Personal life
- Born: Abu al-Fayd Hamdun ibn Abd al-Rahman ibn Hamdun ibn Abd al-Rahman Mohammed ibn al-Hajj al-Fasi al-Sulami al-Mirdasi 1760 Fez, Morocco
- Died: 1817 (aged 56–57) Morocco
- Notable works: Silsilat Dhakhair al-turath al-adabi bi-al-Maghrib; Commentary on Ibn Hajar al-Asqalani's Muqaddimah; Gloss on Taftazani's treatise on the Mukhtasar; Diwan including a controversial poem dedicated to Amir Sau'ud b. 'Abd al-'Aziz;
- Known for: His poetry and scholarly works, including critiques of Sufi practices
- Occupation: Scholar, poet, Tijani Sufi

Religious life
- Religion: Islam

= Hamdun ibn al-Hajj al-Fasi =

Moroccan academic

Hamdun ibn al Hajj (حمدون بن الحاج المرداسي) or in full Abu al-Fayd Hamdun ibn Abd al-Rahman ibn Hamdun ibn Abd al-Rahman Mohammed ibn al-Hajj al-Fasi al-Sulami al-Mirdasi (1760–1817) was one of the most outstanding scholars of the reign of Moulay Sulayman of Morocco.

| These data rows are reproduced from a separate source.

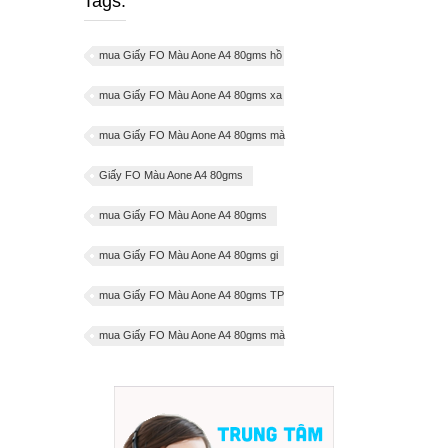
Tags:
mua Giấy FO Màu Aone A4 80gms hồ
mua Giấy FO Màu Aone A4 80gms xa
mua Giấy FO Màu Aone A4 80gms mà
Giấy FO Màu Aone A4 80gms
mua Giấy FO Màu Aone A4 80gms
mua Giấy FO Màu Aone A4 80gms gi
mua Giấy FO Màu Aone A4 80gms TP
mua Giấy FO Màu Aone A4 80gms mà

He was a committed Tijani Sufi but also an outspoken critic of some of the practices of Sufism in that time. Hamdun ibn al Hajj was also one of the best known poets of the period and author of a diwan (Silsilat Dhakhair al-turath al-adabi bi-al-Maghrib). He also wrote a commentary on Ibn Hajar al-Asqalani's Muqaddimah, a gloss on Taftazani's treatise on the Mukhtasar and a series of Diwans including a controversial poem dedicated to Amir Sau'ud b. 'Abd al-'Aziz.